Inverter LC Filter Calculator

Let’s say we have a push-pull or full bridge inverter and its output goes to the primary of a transformer, and the secondary gives you high voltage AC like 220V square wave.

Now to make this AC waveform smooth and more like a sine wave we connect an LC low-pass filter just after this secondary, like this:

Connections Details of the LC Filter:

• Take the two output wires from the transformer secondary — this is your 220V AC (square wave).
• Now we connect a series inductor (L) in one of the wires — just one wire, like in series, not both wires.
• Then after the inductor, we put a high voltage capacitor (C) across the output, like between the two wires, that is parallel to the load.

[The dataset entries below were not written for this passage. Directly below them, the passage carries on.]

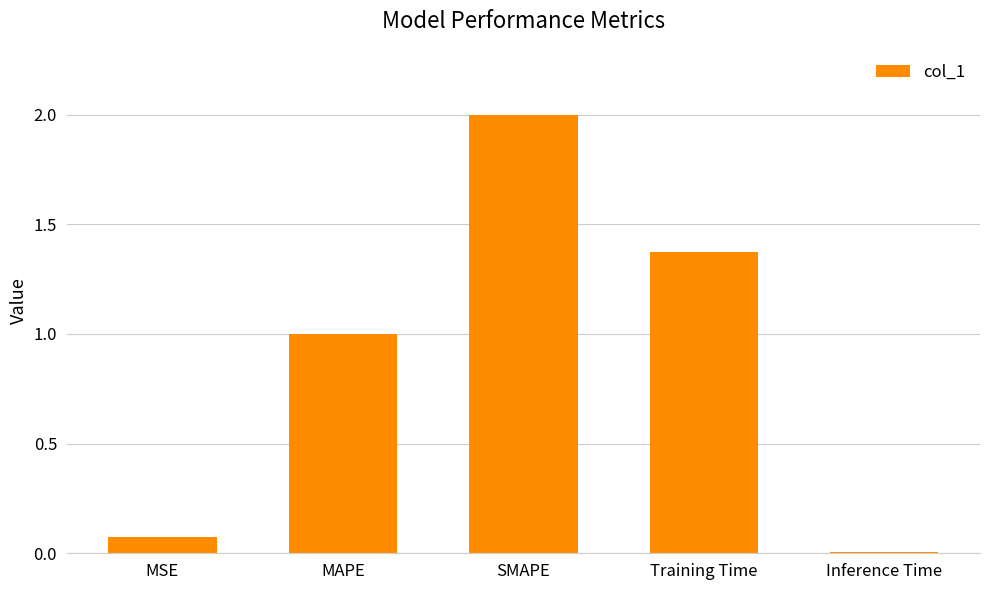

What is the sum of all values?

4.5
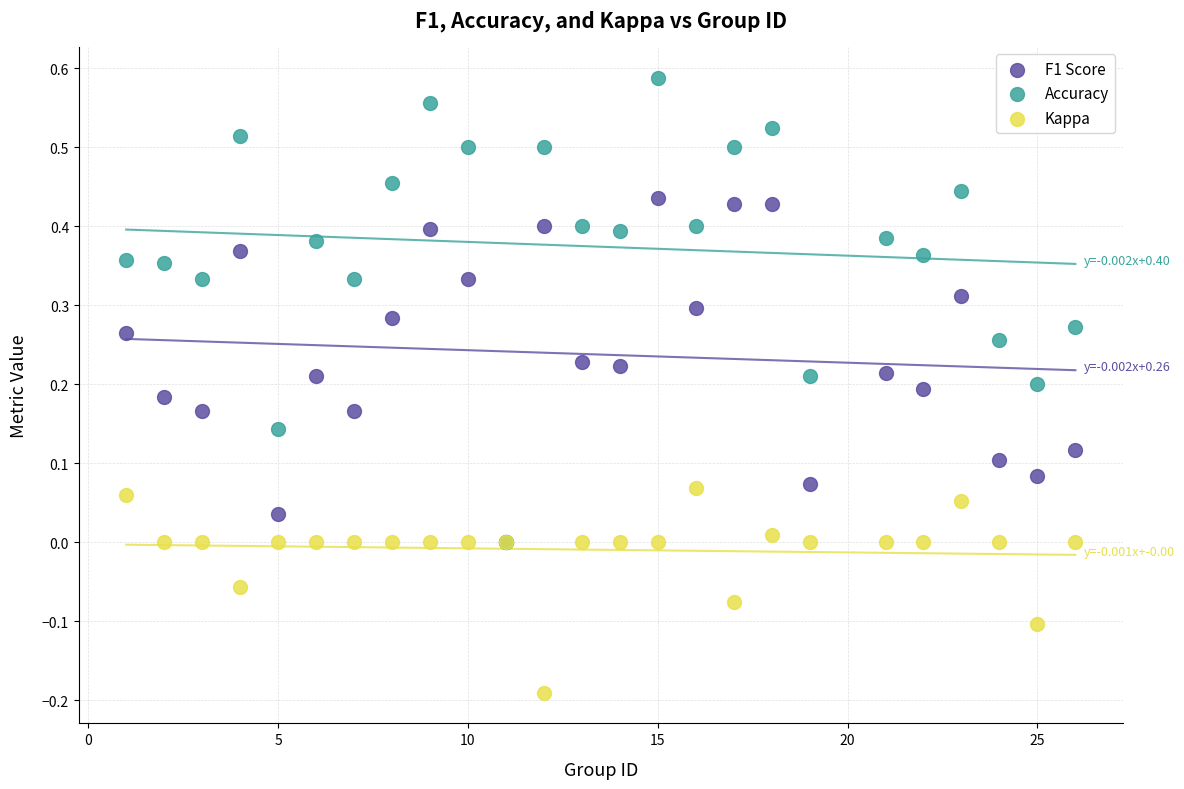

What are all the series names shown in the legend?

F1 Score, Accuracy, Kappa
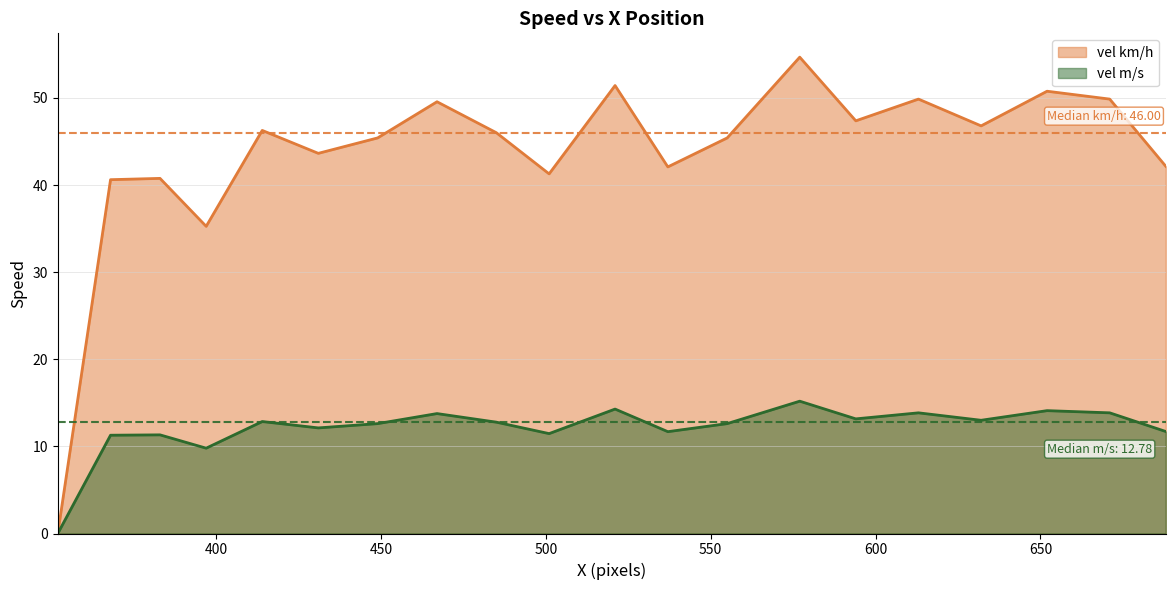

How many interior local peaks does the vel km/h series have?

7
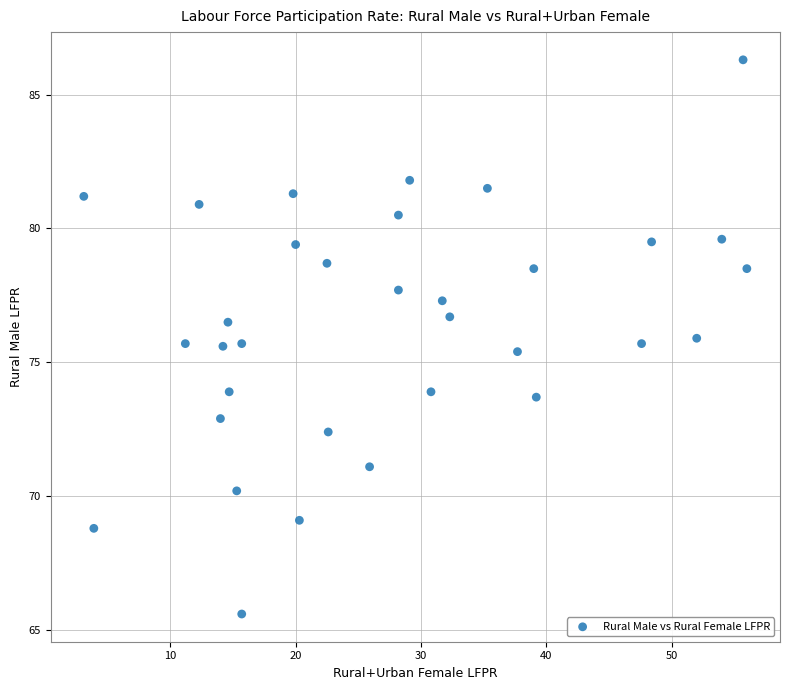

What is the range of Y values (max minus min)?

20.7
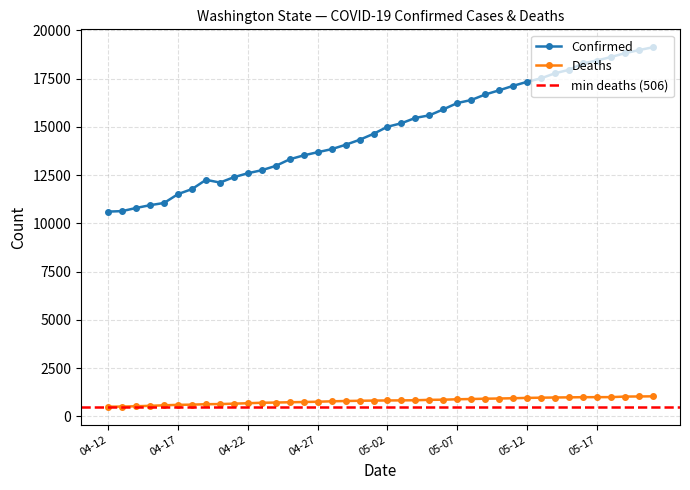

What position from the left is 05-15?

34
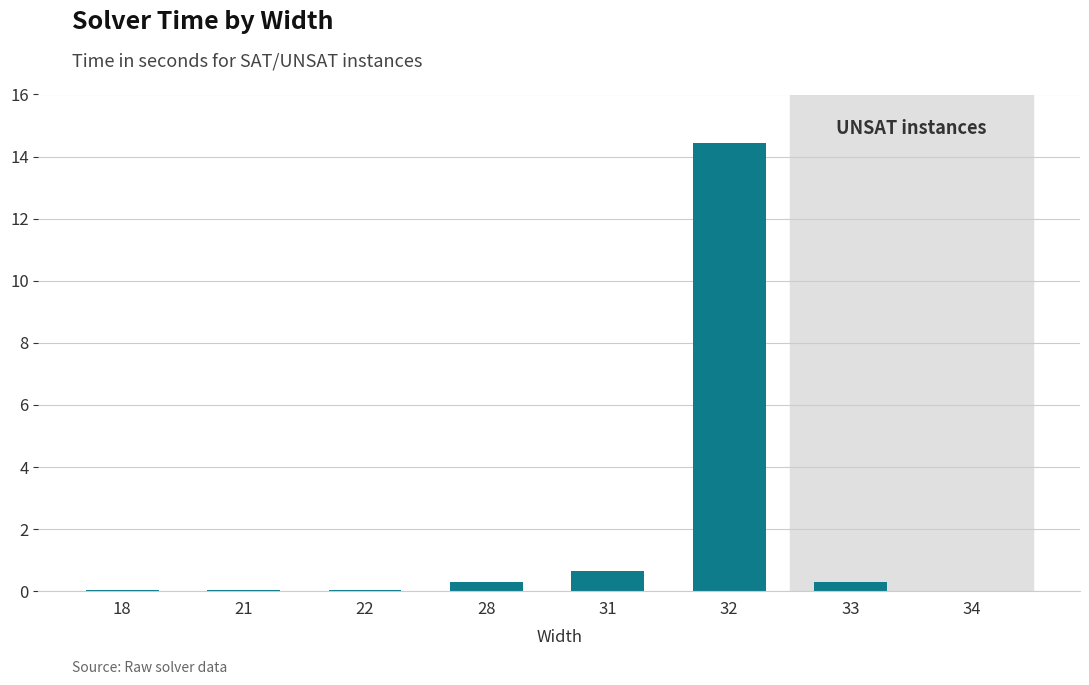

What is the sum of the values at 21 and 32?

14.5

Now to caalculate the values of the L and C, you can use the following calculator:

How to Decide this fc Value?

We do not want to block 50Hz because that is our main signal. We want to block the switching frequency harmonics like:

• 300Hz
• 600Hz
• 1kHz
• And higher junk frequencies

So we choose fc just above 50Hz but much below the unwanted high frequencies.

Rule of Thumb:

You can select cut-off (fc) between:

3 × main frequency......... upto 10 × main frequency

Example:

If your inverter PWM has big amount of noise like around 1kHz to 3kHz, then you pick fc = 300Hz, so that:

• 50Hz passes cleanly.
• Above 300Hz (like 1kHz, 2kHz) get blocked fast.
• Gives smooth sine output.

Final Tip:

So just take 5 or 6 times the 50Hz, then:

fc ≈ 50 × 6 = 300Hz

It is a safe and effective choice for LC filter to clean inverter waveform.

Example Calculations:

Now let me give you a clear manual example calculation using our default values so visitors can verify the tool step-by-step.

Let us assume:

Vrms = 220V
P = 500W
f = 50Hz
fc = 300Hz

STEP 1: Calculate Load Current

I = P / Vrms

I = 500 / 220
I = 2.27 A

So the load current is:

I ≈ 2.27 A

STEP 2: Calculate Inductive Reactance Term

XL = 2 × pi × fc

XL = 2 × 3.1416 × 300
XL = 1884.96

STEP 3: Calculate Inductor Value

Your formula:

L = Vrms / (XL × I)

Substituting:

L = 220 / (1884.96 × 2.27)

First multiply denominator:

1884.96 × 2.27 = 4278.86

Now divide:

L = 220 / 4278.86
L = 0.0514 H

Convert to mH:

L = 0.0514 × 1000
L = 51.4 mH

So,

Suggested Inductor ≈ 51 mH

STEP 4: Calculate Capacitor Using Resonance Formula

Formula used in your code:

C = 1 / ((2 × pi × fc)^2 × L)

First calculate:

2 × pi × 300 = 1884.96

Now square it:

1884.96^2 = 3,553,057

Now multiply with L:

3,553,057 × 0.0514 = 182,694

Now invert:

C = 1 / 182,694
C = 0.00000547 F

Convert to microfarads:

C = 0.00000547 × 1,000,000
C = 5.47 uF

So,

Suggested Capacitor ≈ 5.5 uF

FINAL VERIFIED RESULTS

Load Current ≈ 2.27 A
Inductor ≈ 51 mH
Capacitor ≈ 5.5 uF

Important Practical Note

This is a simplified theoretical LC design. In real inverter systems:

• Inductor current rating must be higher than 2.27 A (preferably 1.5× to 2× margin).
• Capacitor must be AC rated (polypropylene recommended).
• ESR and inductor DCR will slightly shift cutoff.
• Final tuning is usually done experimentally.